D’abord, elle a le mérite de démontrer la capacité de la CPS à conduire une procédure judiciaire de la phase d’enquête à la tenue d’un procès assortie d’un jugement de condamnation ouvrant voie à l’exécution de la peine prononcée. De quoi conclure à son aptitude à être à la hauteur des attentes des victimes, sans doute élevées.

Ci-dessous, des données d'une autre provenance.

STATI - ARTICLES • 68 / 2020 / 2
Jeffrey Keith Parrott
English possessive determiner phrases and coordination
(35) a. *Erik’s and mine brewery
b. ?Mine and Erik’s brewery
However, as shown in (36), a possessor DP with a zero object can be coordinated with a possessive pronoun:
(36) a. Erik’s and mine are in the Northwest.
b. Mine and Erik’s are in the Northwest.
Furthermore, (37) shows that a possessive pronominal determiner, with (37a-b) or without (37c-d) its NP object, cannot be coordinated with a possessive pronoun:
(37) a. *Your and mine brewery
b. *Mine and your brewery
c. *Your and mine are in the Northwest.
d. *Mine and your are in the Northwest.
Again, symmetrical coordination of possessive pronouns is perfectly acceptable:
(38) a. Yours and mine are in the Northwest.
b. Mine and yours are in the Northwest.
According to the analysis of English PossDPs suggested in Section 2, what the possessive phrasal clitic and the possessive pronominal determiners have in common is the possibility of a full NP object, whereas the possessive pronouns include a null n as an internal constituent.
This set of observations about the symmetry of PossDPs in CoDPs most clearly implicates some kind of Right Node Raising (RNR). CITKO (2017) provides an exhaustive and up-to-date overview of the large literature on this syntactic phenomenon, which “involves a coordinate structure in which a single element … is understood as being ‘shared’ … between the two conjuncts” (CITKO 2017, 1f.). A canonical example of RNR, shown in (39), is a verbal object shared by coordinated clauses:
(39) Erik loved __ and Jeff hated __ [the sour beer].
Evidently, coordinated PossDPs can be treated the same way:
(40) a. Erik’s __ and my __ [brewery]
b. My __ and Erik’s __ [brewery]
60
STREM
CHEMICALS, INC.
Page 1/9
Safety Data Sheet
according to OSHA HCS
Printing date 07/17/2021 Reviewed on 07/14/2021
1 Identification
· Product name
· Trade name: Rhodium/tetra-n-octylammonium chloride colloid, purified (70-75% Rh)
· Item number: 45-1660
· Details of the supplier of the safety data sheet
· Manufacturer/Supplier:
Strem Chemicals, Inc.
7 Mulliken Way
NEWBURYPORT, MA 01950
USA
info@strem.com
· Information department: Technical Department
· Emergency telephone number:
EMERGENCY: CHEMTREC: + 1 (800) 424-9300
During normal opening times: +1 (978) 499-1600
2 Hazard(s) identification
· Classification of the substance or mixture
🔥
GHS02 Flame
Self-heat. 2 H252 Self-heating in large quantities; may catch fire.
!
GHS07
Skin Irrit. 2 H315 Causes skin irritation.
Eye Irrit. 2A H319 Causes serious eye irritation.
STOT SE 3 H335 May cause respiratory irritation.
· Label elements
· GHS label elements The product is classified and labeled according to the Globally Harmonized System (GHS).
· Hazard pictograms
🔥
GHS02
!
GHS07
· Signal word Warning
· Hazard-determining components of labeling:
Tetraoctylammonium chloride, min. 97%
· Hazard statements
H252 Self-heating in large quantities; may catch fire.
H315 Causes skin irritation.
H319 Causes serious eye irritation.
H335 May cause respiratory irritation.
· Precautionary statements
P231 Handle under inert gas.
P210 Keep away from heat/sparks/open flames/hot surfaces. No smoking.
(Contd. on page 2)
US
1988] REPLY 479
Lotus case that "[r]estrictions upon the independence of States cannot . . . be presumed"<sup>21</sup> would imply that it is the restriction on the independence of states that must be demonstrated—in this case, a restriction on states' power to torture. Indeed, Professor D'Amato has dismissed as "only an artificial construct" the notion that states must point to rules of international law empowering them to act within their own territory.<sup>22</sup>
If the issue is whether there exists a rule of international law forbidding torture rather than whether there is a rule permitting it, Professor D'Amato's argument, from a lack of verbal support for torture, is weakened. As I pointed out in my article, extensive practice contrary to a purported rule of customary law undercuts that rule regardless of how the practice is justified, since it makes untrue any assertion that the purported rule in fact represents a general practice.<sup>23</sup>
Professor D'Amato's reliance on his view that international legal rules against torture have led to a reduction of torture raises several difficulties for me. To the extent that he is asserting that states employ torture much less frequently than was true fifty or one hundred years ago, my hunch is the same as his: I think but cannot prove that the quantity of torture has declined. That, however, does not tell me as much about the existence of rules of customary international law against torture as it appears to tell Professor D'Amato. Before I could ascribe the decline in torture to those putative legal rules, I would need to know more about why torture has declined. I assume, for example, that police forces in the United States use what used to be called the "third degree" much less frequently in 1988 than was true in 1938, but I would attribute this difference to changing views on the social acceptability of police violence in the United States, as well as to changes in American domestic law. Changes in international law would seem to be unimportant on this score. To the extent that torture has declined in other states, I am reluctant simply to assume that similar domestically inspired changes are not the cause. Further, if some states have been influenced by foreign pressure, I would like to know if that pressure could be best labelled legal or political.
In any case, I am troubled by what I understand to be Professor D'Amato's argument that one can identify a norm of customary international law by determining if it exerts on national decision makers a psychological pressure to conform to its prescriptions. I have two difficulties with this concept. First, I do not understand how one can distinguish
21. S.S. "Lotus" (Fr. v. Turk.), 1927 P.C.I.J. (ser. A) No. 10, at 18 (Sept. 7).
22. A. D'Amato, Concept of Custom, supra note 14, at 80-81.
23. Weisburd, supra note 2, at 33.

Cependant, cette première procédure conduite à terme par la CPS a permis d’éclairer l’opinion publique sur les faiblesses de la Cour à l’instar de la lenteur de la procédure. En effet, officiellement enclenchée le 30 juillet 2019 par le réquisitoire introductif du procureur spécial, celle-ci a abouti le 20 juillet 2023 par le prononcé du verdict devant par la Chambre d’Appel ; soit près de quatre (4) années pour une affaire. En cela, la procédure devant la CPS ne se distingue guère de celle devant la CPI en termes de durée. Or, il sied de rappeler que cette CPS a une compétence temporelle limitée et que sa création dans l’organisation judiciaire centrafricaine se justifie en partie par la volonté de pallier à la lenteur procédurale, propre aux juridictions internationales. En conséquence, l’on affirmera qu’il sera difficile pour la CPS avec cette allure, de juger un nombre important de dossiers comme attendu. Un défi supplémentaire aux nombreux autres que connait déjà cette juridiction hybride dans sa mission de lutte contre l’impunité des crimes graves du droit international telle qu’énoncée à l’article 3 de sa loi de création.